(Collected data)
****

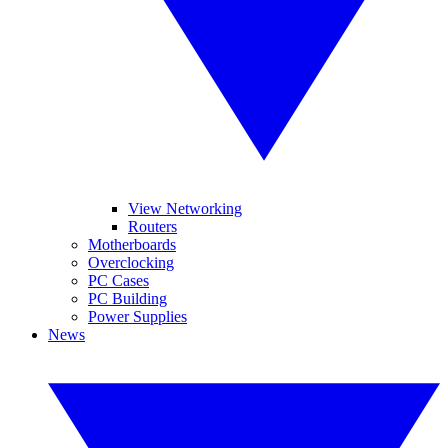
View Networking
Routers
Motherboards
Overclocking
PC Cases
PC Building
Power Supplies
News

****

**WHAT YOU ARE ASKED TO DO**
Pull every line of text from the listing above, word for word and in order, and leave out the picture.

**TASK OUTPUT**
View Networking
Routers
Motherboards
Overclocking
PC Cases
PC Building
Power Supplies
News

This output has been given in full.